Ties. 432 comments

A tie? How can there be a tie in a spring training game? People pay good money to see a game, and deserve to see that game played out to its conclusion.

Yesterday’s 4-4 tie against the New York Mets was the fifth tie that the Rangers have played to this spring.

It’s an issue that new commissioner Rob Manfred is passionate about. His office released a statement that Major League Baseball is concerned that rather than playing these games to win, managers in spring training games are simply trying to get as many players into the game as possible, denying fans bragging rights.

“These games are not meaningless,” Manfred explained. “A lot of fans pay good money consuming large quantities of expensive beer at these games, and they deserve to have something in their lives they can hold over someone.”

Consequently, MLB is moving to a plan to tie in home field advantage to regular season games based on spring training ties.

So, beginning next spring, for every spring training game that ends in a tie, those teams will lose one home game during the regular season.

“If a team is not trying to win in spring for its fans, why should it be allowed to have a game to win for its fans in the regular season?” Manfred questioned. “Spring training are exactly like All-Star games. Just without any stars.”

To illustrate that point, he talked about yesterday’s New York Mets-Texas Rangers exhibition game.
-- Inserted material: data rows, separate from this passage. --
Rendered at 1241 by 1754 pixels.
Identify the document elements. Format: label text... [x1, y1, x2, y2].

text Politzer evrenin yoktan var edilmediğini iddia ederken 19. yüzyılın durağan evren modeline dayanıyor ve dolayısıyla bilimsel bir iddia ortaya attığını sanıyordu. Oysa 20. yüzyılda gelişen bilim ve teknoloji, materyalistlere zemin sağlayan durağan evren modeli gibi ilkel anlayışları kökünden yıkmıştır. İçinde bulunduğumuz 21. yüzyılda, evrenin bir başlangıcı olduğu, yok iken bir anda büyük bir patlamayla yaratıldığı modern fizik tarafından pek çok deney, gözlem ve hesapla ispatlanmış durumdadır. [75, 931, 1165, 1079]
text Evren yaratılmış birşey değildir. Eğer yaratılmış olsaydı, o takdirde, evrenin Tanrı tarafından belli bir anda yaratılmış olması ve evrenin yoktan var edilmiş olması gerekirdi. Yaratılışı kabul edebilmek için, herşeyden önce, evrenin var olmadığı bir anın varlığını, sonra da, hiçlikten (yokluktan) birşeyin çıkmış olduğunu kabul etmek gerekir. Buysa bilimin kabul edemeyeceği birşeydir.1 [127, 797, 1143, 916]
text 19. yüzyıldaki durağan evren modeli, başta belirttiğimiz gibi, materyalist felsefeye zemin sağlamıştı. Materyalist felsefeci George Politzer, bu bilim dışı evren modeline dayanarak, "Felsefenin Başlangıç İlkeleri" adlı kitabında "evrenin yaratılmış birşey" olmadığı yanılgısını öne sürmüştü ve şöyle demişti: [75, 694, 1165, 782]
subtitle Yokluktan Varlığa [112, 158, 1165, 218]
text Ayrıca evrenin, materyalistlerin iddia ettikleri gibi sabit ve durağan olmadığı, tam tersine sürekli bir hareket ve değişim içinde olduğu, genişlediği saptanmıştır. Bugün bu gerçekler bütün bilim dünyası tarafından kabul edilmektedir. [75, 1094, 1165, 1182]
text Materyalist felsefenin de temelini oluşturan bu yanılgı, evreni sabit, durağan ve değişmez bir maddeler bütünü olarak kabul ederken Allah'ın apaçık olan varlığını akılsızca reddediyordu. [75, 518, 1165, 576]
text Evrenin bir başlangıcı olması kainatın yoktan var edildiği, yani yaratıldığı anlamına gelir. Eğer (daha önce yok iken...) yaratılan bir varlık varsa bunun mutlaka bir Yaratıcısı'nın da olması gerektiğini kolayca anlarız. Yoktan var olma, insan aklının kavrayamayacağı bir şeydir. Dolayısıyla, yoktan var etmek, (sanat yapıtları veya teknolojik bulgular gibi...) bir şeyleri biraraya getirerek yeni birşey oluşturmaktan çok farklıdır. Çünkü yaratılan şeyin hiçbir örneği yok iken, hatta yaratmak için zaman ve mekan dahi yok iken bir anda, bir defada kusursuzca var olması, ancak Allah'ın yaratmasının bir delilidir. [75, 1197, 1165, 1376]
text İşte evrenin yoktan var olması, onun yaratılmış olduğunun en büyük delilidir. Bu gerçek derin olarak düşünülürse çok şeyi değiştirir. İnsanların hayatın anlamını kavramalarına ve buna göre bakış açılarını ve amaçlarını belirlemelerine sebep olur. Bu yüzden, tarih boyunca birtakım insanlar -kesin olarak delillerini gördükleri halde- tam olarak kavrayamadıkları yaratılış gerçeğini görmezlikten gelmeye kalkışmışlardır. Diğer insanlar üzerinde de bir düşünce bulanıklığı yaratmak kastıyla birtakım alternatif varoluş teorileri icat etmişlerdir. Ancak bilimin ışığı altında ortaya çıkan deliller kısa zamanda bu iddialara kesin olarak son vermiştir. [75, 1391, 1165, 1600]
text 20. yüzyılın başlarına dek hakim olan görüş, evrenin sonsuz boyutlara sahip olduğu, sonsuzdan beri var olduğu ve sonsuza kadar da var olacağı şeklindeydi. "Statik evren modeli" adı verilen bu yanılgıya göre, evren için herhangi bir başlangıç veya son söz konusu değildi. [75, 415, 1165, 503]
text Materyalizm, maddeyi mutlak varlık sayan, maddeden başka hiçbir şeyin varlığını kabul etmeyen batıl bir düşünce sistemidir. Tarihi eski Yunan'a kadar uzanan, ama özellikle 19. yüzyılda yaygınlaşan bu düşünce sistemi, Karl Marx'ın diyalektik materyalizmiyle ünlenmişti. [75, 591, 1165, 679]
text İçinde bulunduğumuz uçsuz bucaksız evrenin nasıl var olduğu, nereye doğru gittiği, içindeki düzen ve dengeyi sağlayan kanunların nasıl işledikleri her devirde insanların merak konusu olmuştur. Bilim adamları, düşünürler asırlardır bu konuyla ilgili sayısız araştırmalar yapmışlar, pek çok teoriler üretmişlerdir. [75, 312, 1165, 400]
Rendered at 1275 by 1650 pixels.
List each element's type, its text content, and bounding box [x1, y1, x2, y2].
He said it doesn’t matter that Jesus Pirela, who loaded the bases with two outs in the top of the ninth only to give up a crushing game-tying grand slam, would have never been in any regular season game above the AA level.

“Exhibition games are just as important as regular season games and World Series games, and should be treated as such. I mean, fans don’t remember who won last year’s World Series, but they sure as heck know that the game they just watched ended in a 4-4 tie,” Manfred added. “Now they have to go home and when someone asks them who won, they have to say the game was tied, and when someone then asks them how a baseball game could end up in a tie, they have to try to explain it, and that is too much to ask of our fans. That is going to chase away the young fan, and MLB is doing all it can to retain that fan.”

The players union immediately filed a grievance.